Cuando Conrad separó las manos del cuerpo, no tuvo más remedio que bajar la cabeza hasta el suelo. Apoyó una mejilla. Tenía el cuerpo empapado de sudor. Sintió que la tierra se le pegaba a la cara. Apretó la mejilla contra algo que parecía ceniza o gravilla. A través de la polvareda distinguió dos figuras que corrían hacia él. Si lo dejaran explicarse…
—Agente…
—¡SILENCIO! ¡HE DICHO BOCA ABAJO!
Alguien le pasó una barra por debajo de la cabeza y le hizo levantar la base de la oreja que tocaba el suelo… la porra… Volvió la cabeza hasta quedar completamente boca abajo, con la barbilla y la nariz hundidas en la tierra. Las fosas nasales se llenaron de polvo y sangre. Oyó el crujido de unos zapatos que se acercaban.
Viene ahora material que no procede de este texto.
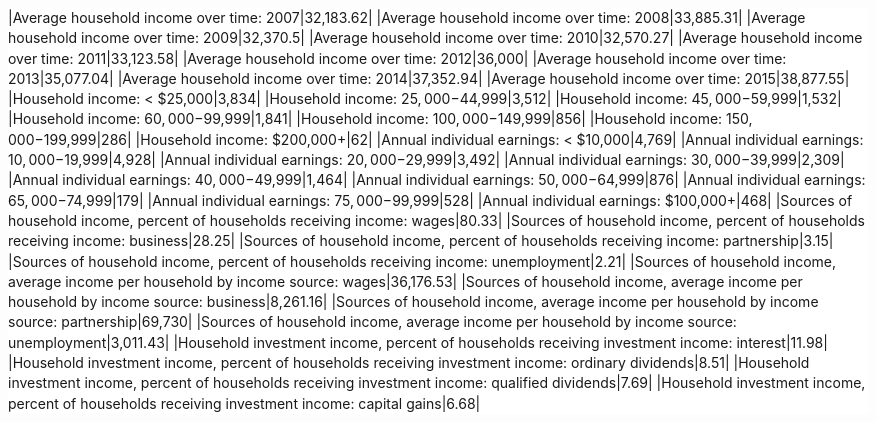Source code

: |Average household income over time: 2007|32,183.62|
|Average household income over time: 2008|33,885.31|
|Average household income over time: 2009|32,370.5|
|Average household income over time: 2010|32,570.27|
|Average household income over time: 2011|33,123.58|
|Average household income over time: 2012|36,000|
|Average household income over time: 2013|35,077.04|
|Average household income over time: 2014|37,352.94|
|Average household income over time: 2015|38,877.55|
|Household income: < $25,000|3,834|
|Household income: $25,000-$44,999|3,512|
|Household income: $45,000-$59,999|1,532|
|Household income: $60,000-$99,999|1,841|
|Household income: $100,000-$149,999|856|
|Household income: $150,000-$199,999|286|
|Household income: $200,000+|62|
|Annual individual earnings: < $10,000|4,769|
|Annual individual earnings: $10,000-$19,999|4,928|
|Annual individual earnings: $20,000-$29,999|3,492|
|Annual individual earnings: $30,000-$39,999|2,309|
|Annual individual earnings: $40,000-$49,999|1,464|
|Annual individual earnings: $50,000-$64,999|876|
|Annual individual earnings: $65,000-$74,999|179|
|Annual individual earnings: $75,000-$99,999|528|
|Annual individual earnings: $100,000+|468|
|Sources of household income, percent of households receiving income: wages|80.33|
|Sources of household income, percent of households receiving income: business|28.25|
|Sources of household income, percent of households receiving income: partnership|3.15|
|Sources of household income, percent of households receiving income: unemployment|2.21|
|Sources of household income, average income per household by income source: wages|36,176.53|
|Sources of household income, average income per household by income source: business|8,261.16|
|Sources of household income, average income per household by income source: partnership|69,730|
|Sources of household income, average income per household by income source: unemployment|3,011.43|
|Household investment income, percent of households receiving investment income: interest|11.98|
|Household investment income, percent of households receiving investment income: ordinary dividends|8.51|
|Household investment income, percent of households receiving investment income: qualified dividends|7.69|
|Household investment income, percent of households receiving investment income: capital gains|6.68|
Oyó a alguien resollar.
—¡Corky! ¿Estás Bien?
—¡Mierda! —Un profundo gemido del pequeño hombre de grandes brazos—. Huuuyyyyyyyyyy. —Alguien parecía estar ayudándolo—. Mi espaaaaalda… El cabrón me ha pillado desprevenido.
Ruido de carrera… alguien jadeaba, luchando por conseguir el aire suficiente para pronunciar las palabras:
—¡Eh, Corky!… Cliff… Joder… Hay que ayudar a Morrie… Está en el suelo junto a la carretilla… ¡No se mueve! ¡Ni siquiera respira!
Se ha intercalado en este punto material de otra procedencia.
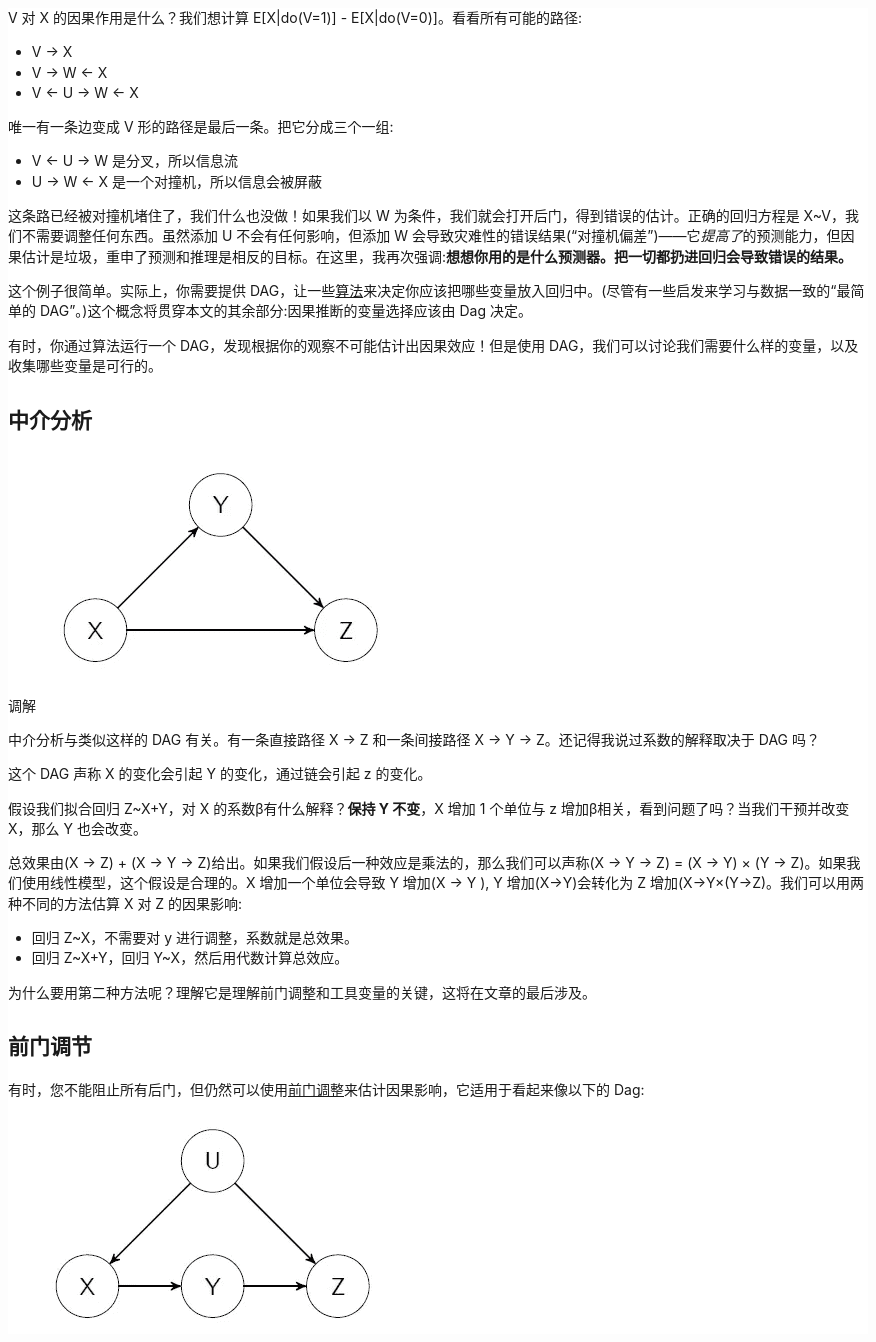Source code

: V 对 X 的因果作用是什么？我们想计算 E[X|do(V=1)] - E[X|do(V=0)]。看看所有可能的路径:

*   V → X
*   V → W ← X
*   V ← U → W ← X

唯一有一条边变成 V 形的路径是最后一条。把它分成三个一组:

*   V ← U → W 是分叉，所以信息流
*   U → W ← X 是一个对撞机，所以信息会被屏蔽

这条路已经被对撞机堵住了，我们什么也没做！如果我们以 W 为条件，我们就会打开后门，得到错误的估计。正确的回归方程是 X~V，我们不需要调整任何东西。虽然添加 U 不会有任何影响，但添加 W 会导致灾难性的错误结果(“对撞机偏差”)——它*提高了*的预测能力，但因果估计是垃圾，重申了预测和推理是相反的目标。在这里，我再次强调:**想想你用的是什么预测器。把一切都扔进回归会导致错误的结果。**

这个例子很简单。实际上，你需要提供 DAG，让一些[算法](http://www.dagitty.net/)来决定你应该把哪些变量放入回归中。(尽管有一些启发来学习与数据一致的“最简单的 DAG”。)这个概念将贯穿本文的其余部分:因果推断的变量选择应该由 Dag 决定。

有时，你通过算法运行一个 DAG，发现根据你的观察不可能估计出因果效应！但是使用 DAG，我们可以讨论我们需要什么样的变量，以及收集哪些变量是可行的。

## 中介分析

![](img/d45fd5da3b24c939cdeefc0e8cd5d400.png)

调解

中介分析与类似这样的 DAG 有关。有一条直接路径 X → Z 和一条间接路径 X → Y → Z。还记得我说过系数的解释取决于 DAG 吗？

这个 DAG 声称 X 的变化会引起 Y 的变化，通过链会引起 z 的变化。

假设我们拟合回归 Z~X+Y，对 X 的系数β有什么解释？**保持 Y 不变**，X 增加 1 个单位与 z 增加β相关，看到问题了吗？当我们干预并改变 X，那么 Y 也会改变。

总效果由(X → Z) + (X → Y → Z)给出。如果我们假设后一种效应是乘法的，那么我们可以声称(X → Y → Z) = (X → Y) × (Y → Z)。如果我们使用线性模型，这个假设是合理的。X 增加一个单位会导致 Y 增加(X → Y ), Y 增加(X→Y)会转化为 Z 增加(X→Y×(Y→Z)。我们可以用两种不同的方法估算 X 对 Z 的因果影响:

*   回归 Z~X，不需要对 y 进行调整，系数就是总效果。
*   回归 Z~X+Y，回归 Y~X，然后用代数计算总效应。

为什么要用第二种方法呢？理解它是理解前门调整和工具变量的关键，这将在文章的最后涉及。

## 前门调节

有时，您不能阻止所有后门，但仍然可以使用[前门调整](http://bayes.cs.ucla.edu/BOOK-2K/ch3-3.pdf)来估计因果影响，它适用于看起来像以下的 Dag:

![](img/9466f4aaff7a08eefe6eda1ca32f99c8.png)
Postrado, boca abajo en el suelo de los suburbios de Oakland, convertido en un miserable despojo humano, Conrad Hensley sintió que le ardía el mismísimo cuero cabelludo. Las fosas nasales estaban llenas, obstruidas de polvo. Le escocían los ojos, de modo que los cerró.
De pronto, tras los párpados, vio a dos personas que lo miraban en el suelo. Una era Arda Otey… Aquello no le sorprendía en absoluto… La otra era su hijo Cari, con sus perfectos rizos rubios. Miraba a su padre del mismo modo en que tantas veces había mirado él al suyo.